Directive:
Copy out every line of text from the records below, keeping each word, number and line break unchanged. Leave the pictures out.

Supplied data:
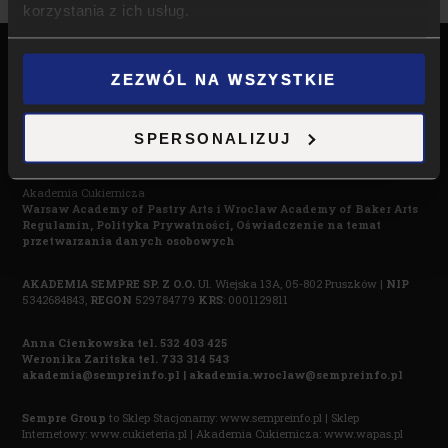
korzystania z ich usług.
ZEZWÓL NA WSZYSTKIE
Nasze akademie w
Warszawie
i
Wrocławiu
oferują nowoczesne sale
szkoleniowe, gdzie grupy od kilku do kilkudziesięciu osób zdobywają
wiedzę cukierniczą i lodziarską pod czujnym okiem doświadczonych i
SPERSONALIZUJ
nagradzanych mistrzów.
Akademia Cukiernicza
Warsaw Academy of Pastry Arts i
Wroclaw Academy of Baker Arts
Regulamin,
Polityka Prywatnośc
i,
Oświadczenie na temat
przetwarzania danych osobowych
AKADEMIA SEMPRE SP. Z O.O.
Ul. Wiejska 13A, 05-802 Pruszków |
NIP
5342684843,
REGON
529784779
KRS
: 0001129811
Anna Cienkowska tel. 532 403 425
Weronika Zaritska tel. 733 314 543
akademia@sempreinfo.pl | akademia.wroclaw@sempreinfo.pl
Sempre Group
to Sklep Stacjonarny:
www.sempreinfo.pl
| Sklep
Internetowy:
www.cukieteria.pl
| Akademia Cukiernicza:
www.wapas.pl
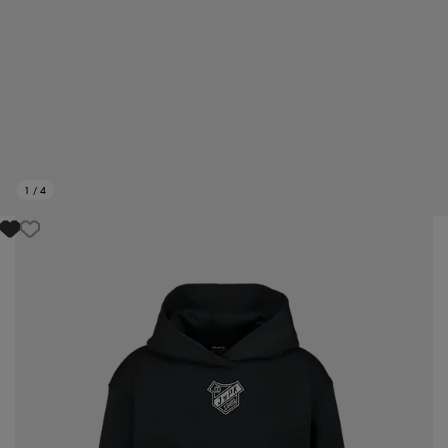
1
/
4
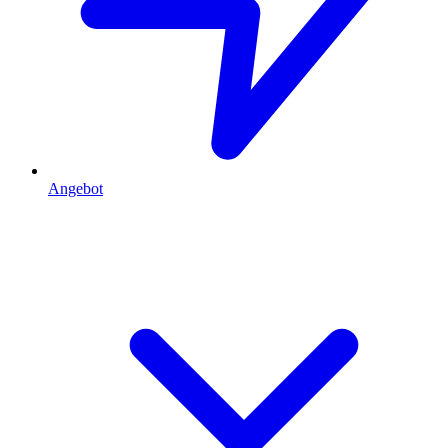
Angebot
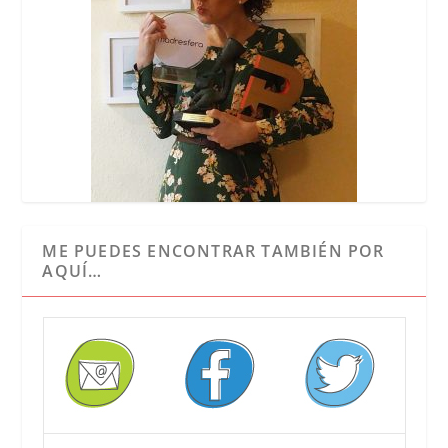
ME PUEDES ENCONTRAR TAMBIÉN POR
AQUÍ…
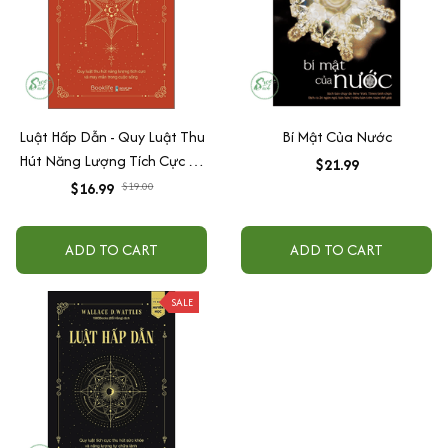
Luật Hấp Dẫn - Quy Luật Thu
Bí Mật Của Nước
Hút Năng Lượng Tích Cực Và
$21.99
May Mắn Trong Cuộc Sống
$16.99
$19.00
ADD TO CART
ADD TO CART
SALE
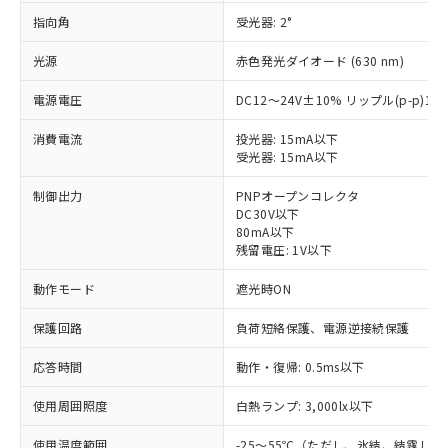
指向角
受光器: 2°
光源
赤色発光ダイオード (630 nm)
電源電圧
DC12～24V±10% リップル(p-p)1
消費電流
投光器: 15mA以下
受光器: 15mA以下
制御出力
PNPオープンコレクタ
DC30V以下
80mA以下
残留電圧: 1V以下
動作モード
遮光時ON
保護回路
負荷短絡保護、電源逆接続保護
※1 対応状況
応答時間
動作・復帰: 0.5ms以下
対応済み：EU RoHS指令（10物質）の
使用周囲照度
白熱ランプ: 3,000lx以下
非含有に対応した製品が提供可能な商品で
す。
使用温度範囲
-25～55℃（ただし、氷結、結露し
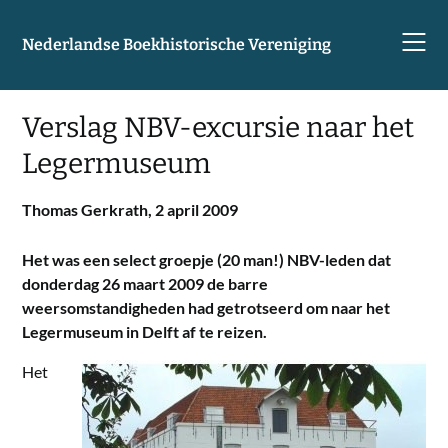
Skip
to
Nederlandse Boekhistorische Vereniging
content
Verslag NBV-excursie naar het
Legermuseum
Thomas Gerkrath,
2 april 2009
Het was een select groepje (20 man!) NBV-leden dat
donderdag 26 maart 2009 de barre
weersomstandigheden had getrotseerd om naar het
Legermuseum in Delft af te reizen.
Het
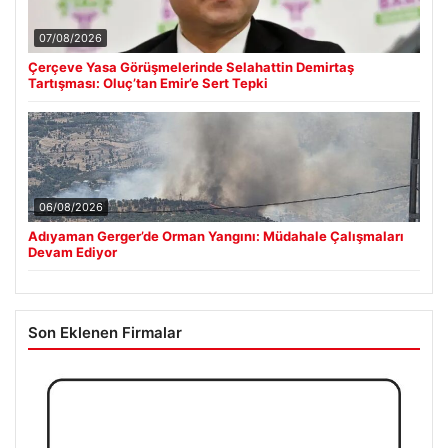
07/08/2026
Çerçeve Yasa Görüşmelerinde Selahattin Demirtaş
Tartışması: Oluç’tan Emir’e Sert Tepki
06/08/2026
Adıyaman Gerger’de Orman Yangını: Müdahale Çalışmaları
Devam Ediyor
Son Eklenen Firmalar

Completed exercise:
korzystania z ich usług.
ZEZWÓL NA WSZYSTKIE
Nasze akademie w
Warszawie
i
Wrocławiu
oferują nowoczesne sale
szkoleniowe, gdzie grupy od kilku do kilkudziesięciu osób zdobywają
wiedzę cukierniczą i lodziarską pod czujnym okiem doświadczonych i
SPERSONALIZUJ
nagradzanych mistrzów.
Akademia Cukiernicza
Warsaw Academy of Pastry Arts i
Wroclaw Academy of Baker Arts
Regulamin,
Polityka Prywatnośc
i,
Oświadczenie na temat
przetwarzania danych osobowych
AKADEMIA SEMPRE SP. Z O.O.
Ul. Wiejska 13A, 05-802 Pruszków |
NIP
5342684843,
REGON
529784779
KRS
: 0001129811
Anna Cienkowska tel. 532 403 425
Weronika Zaritska tel. 733 314 543
akademia@sempreinfo.pl | akademia.wroclaw@sempreinfo.pl
Sempre Group
to Sklep Stacjonarny:
www.sempreinfo.pl
| Sklep
Internetowy:
www.cukieteria.pl
| Akademia Cukiernicza:
www.wapas.pl
1
/
4
Angebot
ME PUEDES ENCONTRAR TAMBIÉN POR
AQUÍ…
Luật Hấp Dẫn - Quy Luật Thu
Bí Mật Của Nước
Hút Năng Lượng Tích Cực Và
$21.99
May Mắn Trong Cuộc Sống
$16.99
$19.00
ADD TO CART
ADD TO CART
SALE
指向角
受光器: 2°
光源
赤色発光ダイオード (630 nm)
電源電圧
DC12～24V±10% リップル(p-p)1
消費電流
投光器: 15mA以下
受光器: 15mA以下
制御出力
PNPオープンコレクタ
DC30V以下
80mA以下
残留電圧: 1V以下
動作モード
遮光時ON
保護回路
負荷短絡保護、電源逆接続保護
※1 対応状況
応答時間
動作・復帰: 0.5ms以下
対応済み：EU RoHS指令（10物質）の
使用周囲照度
白熱ランプ: 3,000lx以下
非含有に対応した製品が提供可能な商品で
す。
使用温度範囲
-25～55℃（ただし、氷結、結露し
Skip
to
Nederlandse Boekhistorische Vereniging
content
Verslag NBV-excursie naar het
Legermuseum
Thomas Gerkrath,
2 april 2009
Het was een select groepje (20 man!) NBV-leden dat
donderdag 26 maart 2009 de barre
weersomstandigheden had getrotseerd om naar het
Legermuseum in Delft af te reizen.
Het
07/08/2026
Çerçeve Yasa Görüşmelerinde Selahattin Demirtaş
Tartışması: Oluç’tan Emir’e Sert Tepki
06/08/2026
Adıyaman Gerger’de Orman Yangını: Müdahale Çalışmaları
Devam Ediyor
Son Eklenen Firmalar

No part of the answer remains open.